MATERIALS PROVIDED:
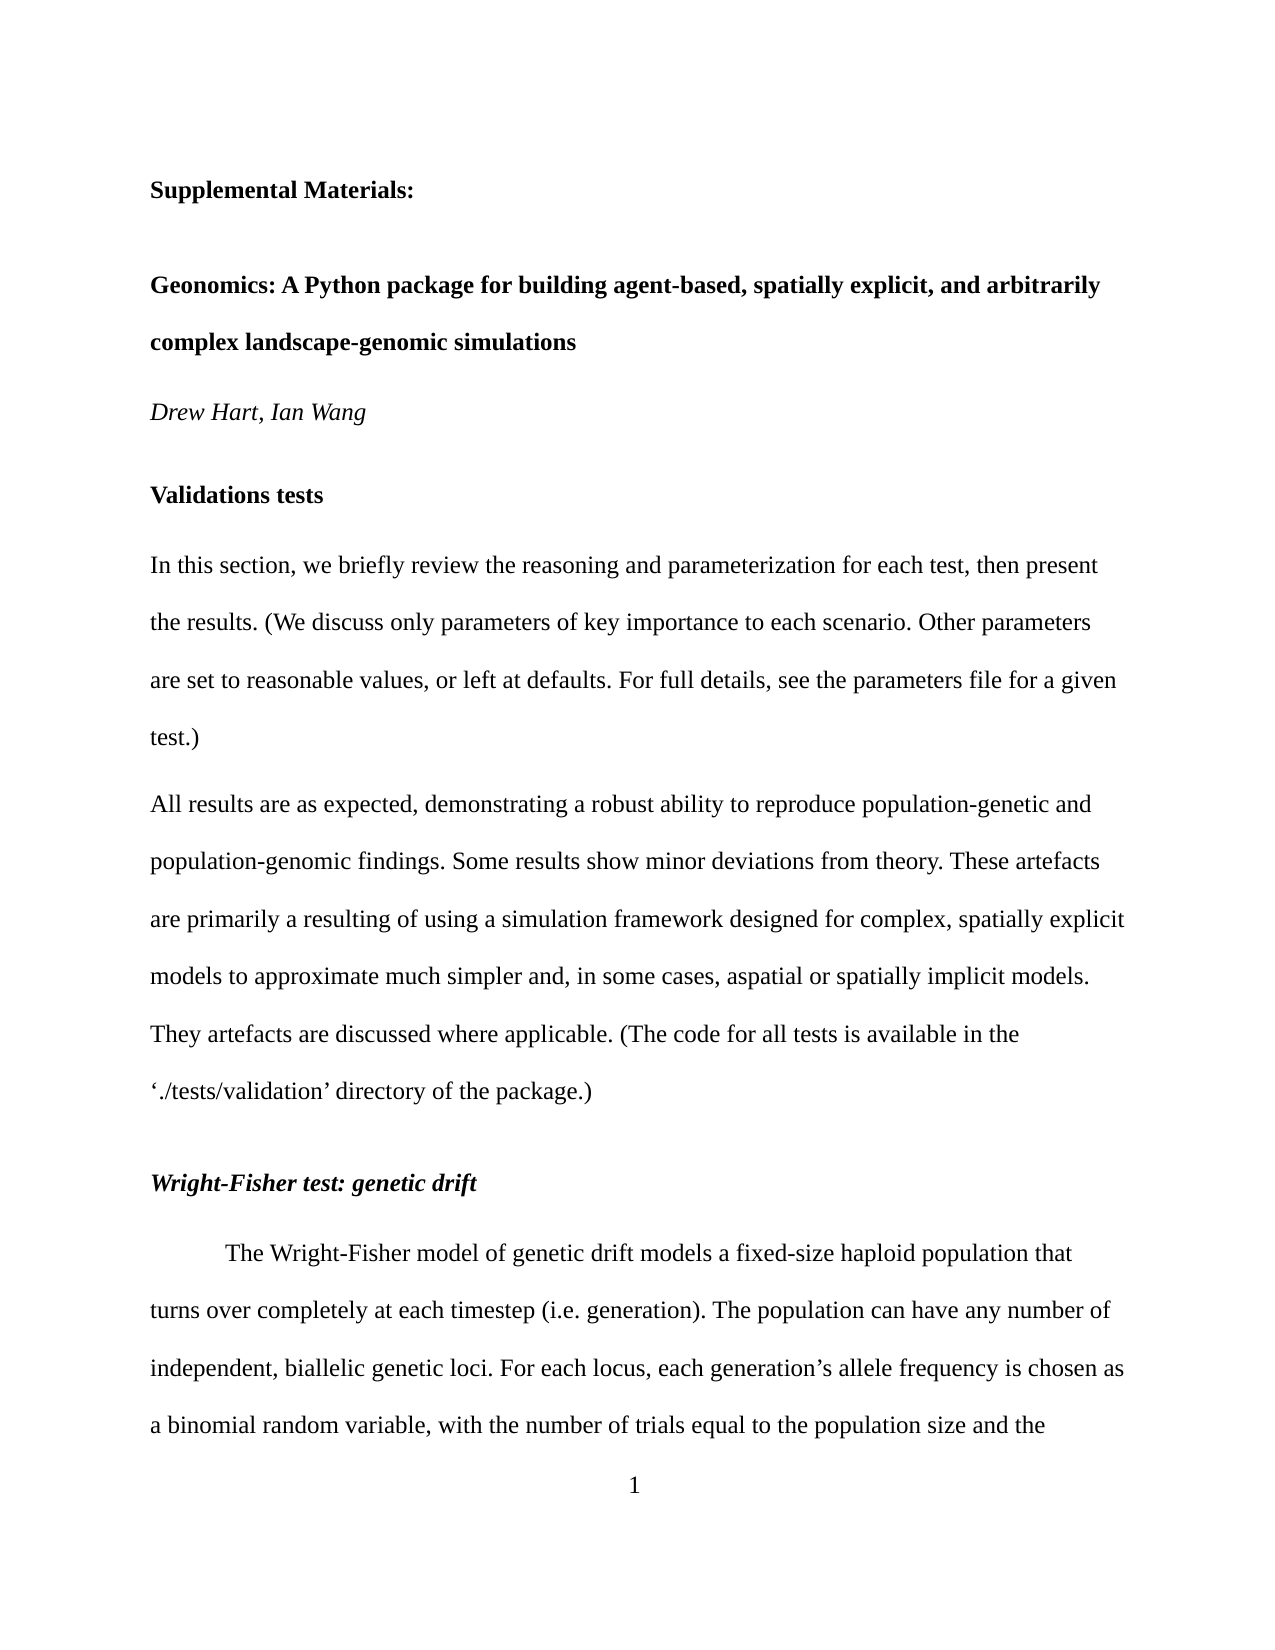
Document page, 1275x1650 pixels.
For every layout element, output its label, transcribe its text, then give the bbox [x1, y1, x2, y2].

text All results are as expected, demonstrating a robust ability to reproduce population-genetic and population-genomic findings. Some results show minor deviations from theory. These artefacts are primarily a resulting of using a simulation framework designed for complex, spatially explicit models to approximate much simpler and, in some cases, aspatial or spatially implicit models. They artefacts are discussed where applicable. (The code for all tests is available in the ‘./tests/validation’ directory of the package.) [150, 789, 1125, 1105]
subtitle Wright-Fisher test: genetic drift [150, 1168, 1125, 1197]
subtitle Geonomics: A Python package for building agent-based, spatially explicit, and arbitrarily complex landscape-genomic simulations [150, 270, 1125, 356]
text In this section, we briefly review the reasoning and parameterization for each test, then present the results. (We discuss only parameters of key importance to each scenario. Other parameters are set to reasonable values, or left at defaults. For full details, see the parameters file for a given test.) [150, 550, 1125, 751]
text Drew Hart, Ian Wang [150, 397, 1125, 426]
text The Wright-Fisher model of genetic drift models a fixed-size haploid population that turns over completely at each timestep (i.e. generation). The population can have any number of independent, biallelic genetic loci. For each locus, each generation’s allele frequency is chosen as a binomial random variable, with the number of trials equal to the population size and the [150, 1238, 1125, 1439]
subtitle Validations tests [150, 480, 1125, 509]
subtitle Supplemental Materials: [150, 175, 1125, 204]
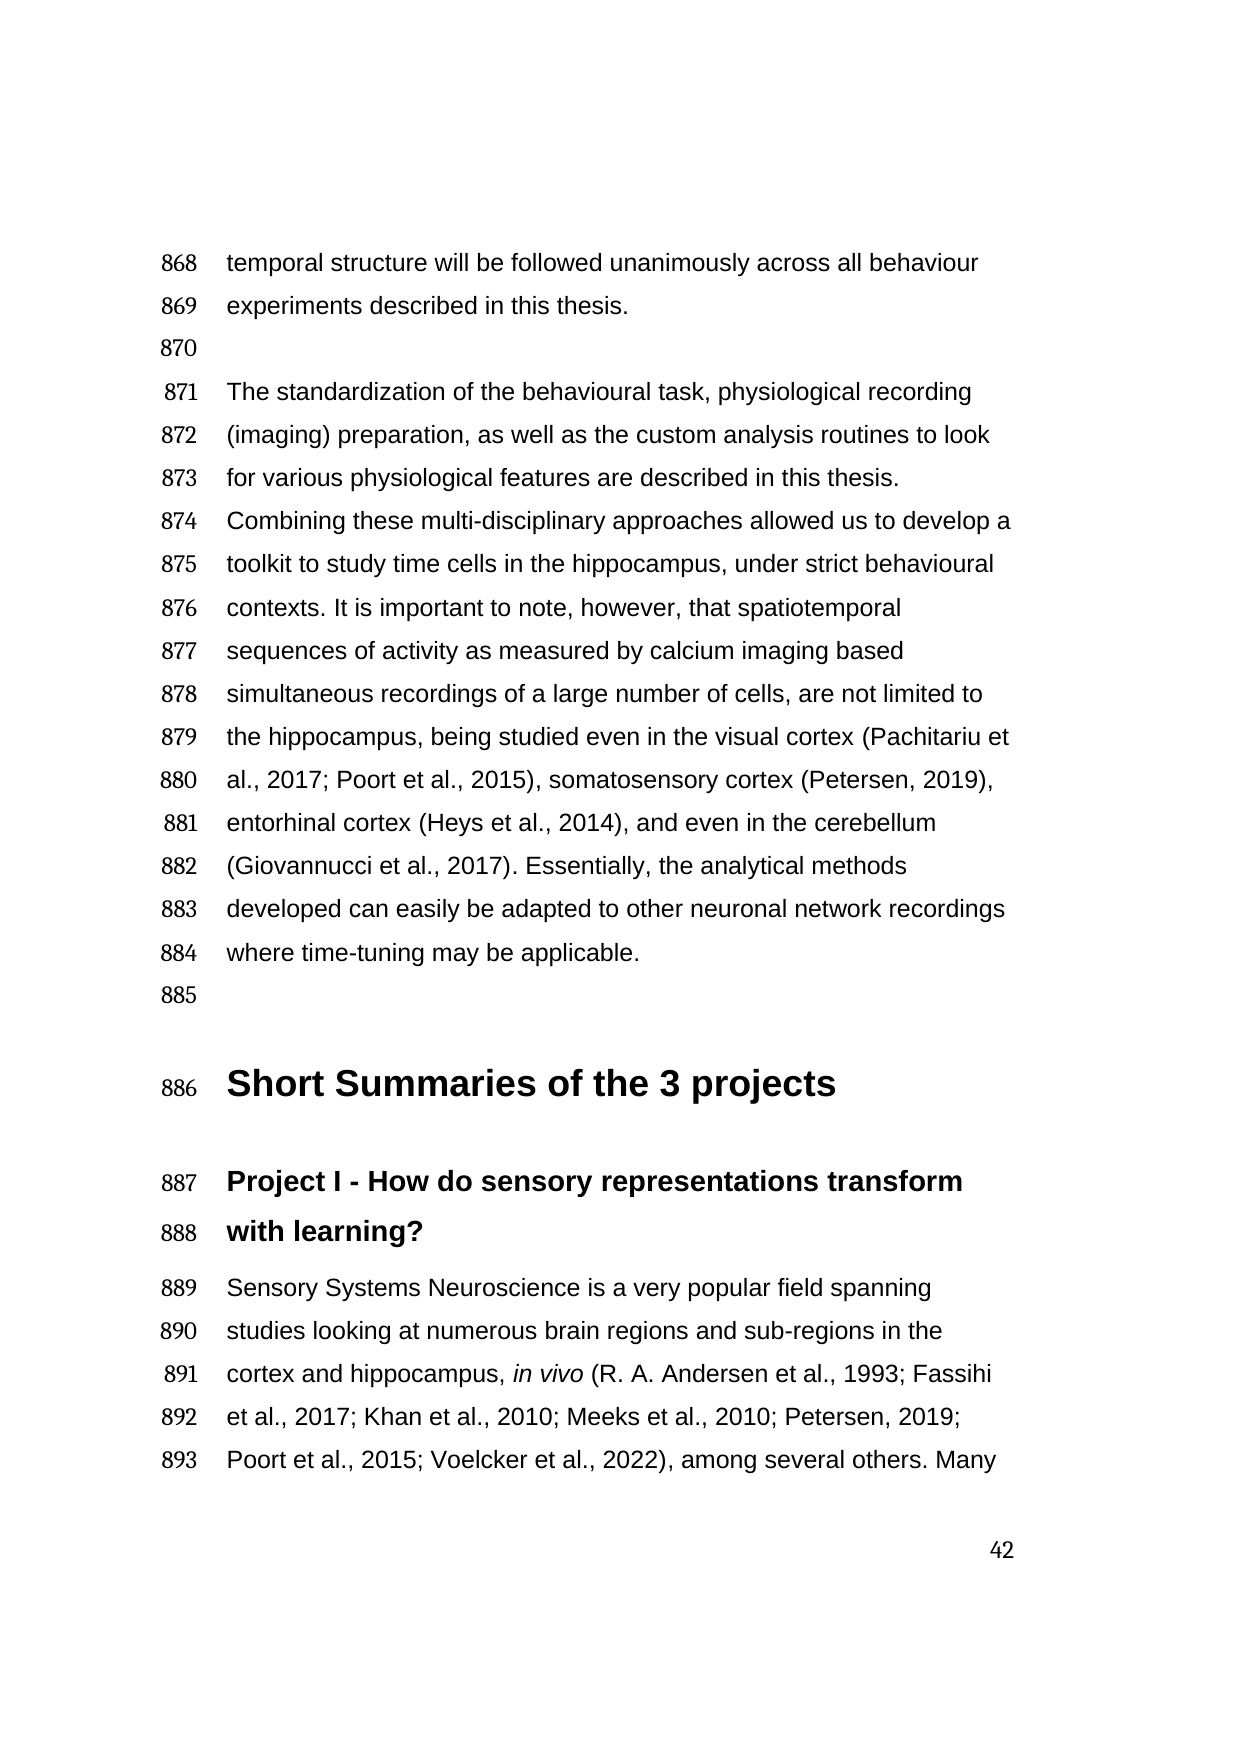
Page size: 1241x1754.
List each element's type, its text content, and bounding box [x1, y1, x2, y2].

text temporal structure will be followed unanimously across all behaviour experiments described in this thesis. [226, 248, 1014, 319]
text Sensory Systems Neuroscience is a very popular field spanning studies looking at numerous brain regions and sub-regions in the cortex and hippocampus, in vivo (R. A. Andersen et al., 1993; Fassihi et al., 2017; Khan et al., 2010; Meeks et al., 2010; Petersen, 2019; Poort et al., 2015; Voelcker et al., 2022)⁠, among several others. Many [226, 1272, 1014, 1474]
text The standardization of the behavioural task, physiological recording (imaging) preparation, as well as the custom analysis routines to look for various physiological features are described in this thesis. Combining these multi-disciplinary approaches allowed us to develop a toolkit to study time cells in the hippocampus, under strict behavioural contexts. It is important to note, however, that spatiotemporal sequences of activity as measured by calcium imaging based simultaneous recordings of a large number of cells, are not limited to the hippocampus, being studied even in the visual cortex (Pachitariu et al., 2017; Poort et al., 2015)⁠, somatosensory cortex (Petersen, 2019)⁠, entorhinal cortex (Heys et al., 2014)⁠, and even in the cerebellum (Giovannucci et al., 2017)⁠. Essentially, the analytical methods developed can easily be adapted to other neuronal network recordings where time-tuning may be applicable. [226, 377, 1014, 966]
subtitle Project I - How do sensory representations transform with learning? [226, 1163, 1014, 1247]
subtitle Short Summaries of the 3 projects [226, 1061, 1014, 1104]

HOW TO COMPLETE THIS TASK:
Leave the pictures out and write out every entry exactly as given.

TASK RESPONSE:
Document page, 1275x1650 pixels.
For every layout element, output its label, transcribe its text, then give the bbox [x1, y1, x2, y2].

text All results are as expected, demonstrating a robust ability to reproduce population-genetic and population-genomic findings. Some results show minor deviations from theory. These artefacts are primarily a resulting of using a simulation framework designed for complex, spatially explicit models to approximate much simpler and, in some cases, aspatial or spatially implicit models. They artefacts are discussed where applicable. (The code for all tests is available in the ‘./tests/validation’ directory of the package.) [150, 789, 1125, 1105]
subtitle Wright-Fisher test: genetic drift [150, 1168, 1125, 1197]
subtitle Geonomics: A Python package for building agent-based, spatially explicit, and arbitrarily complex landscape-genomic simulations [150, 270, 1125, 356]
text In this section, we briefly review the reasoning and parameterization for each test, then present the results. (We discuss only parameters of key importance to each scenario. Other parameters are set to reasonable values, or left at defaults. For full details, see the parameters file for a given test.) [150, 550, 1125, 751]
text Drew Hart, Ian Wang [150, 397, 1125, 426]
text The Wright-Fisher model of genetic drift models a fixed-size haploid population that turns over completely at each timestep (i.e. generation). The population can have any number of independent, biallelic genetic loci. For each locus, each generation’s allele frequency is chosen as a binomial random variable, with the number of trials equal to the population size and the [150, 1238, 1125, 1439]
subtitle Validations tests [150, 480, 1125, 509]
subtitle Supplemental Materials: [150, 175, 1125, 204]
Page size: 1241x1754.
List each element's type, its text content, and bounding box [x1, y1, x2, y2].

text temporal structure will be followed unanimously across all behaviour experiments described in this thesis. [226, 248, 1014, 319]
text Sensory Systems Neuroscience is a very popular field spanning studies looking at numerous brain regions and sub-regions in the cortex and hippocampus, in vivo (R. A. Andersen et al., 1993; Fassihi et al., 2017; Khan et al., 2010; Meeks et al., 2010; Petersen, 2019; Poort et al., 2015; Voelcker et al., 2022)⁠, among several others. Many [226, 1272, 1014, 1474]
text The standardization of the behavioural task, physiological recording (imaging) preparation, as well as the custom analysis routines to look for various physiological features are described in this thesis. Combining these multi-disciplinary approaches allowed us to develop a toolkit to study time cells in the hippocampus, under strict behavioural contexts. It is important to note, however, that spatiotemporal sequences of activity as measured by calcium imaging based simultaneous recordings of a large number of cells, are not limited to the hippocampus, being studied even in the visual cortex (Pachitariu et al., 2017; Poort et al., 2015)⁠, somatosensory cortex (Petersen, 2019)⁠, entorhinal cortex (Heys et al., 2014)⁠, and even in the cerebellum (Giovannucci et al., 2017)⁠. Essentially, the analytical methods developed can easily be adapted to other neuronal network recordings where time-tuning may be applicable. [226, 377, 1014, 966]
subtitle Project I - How do sensory representations transform with learning? [226, 1163, 1014, 1247]
subtitle Short Summaries of the 3 projects [226, 1061, 1014, 1104]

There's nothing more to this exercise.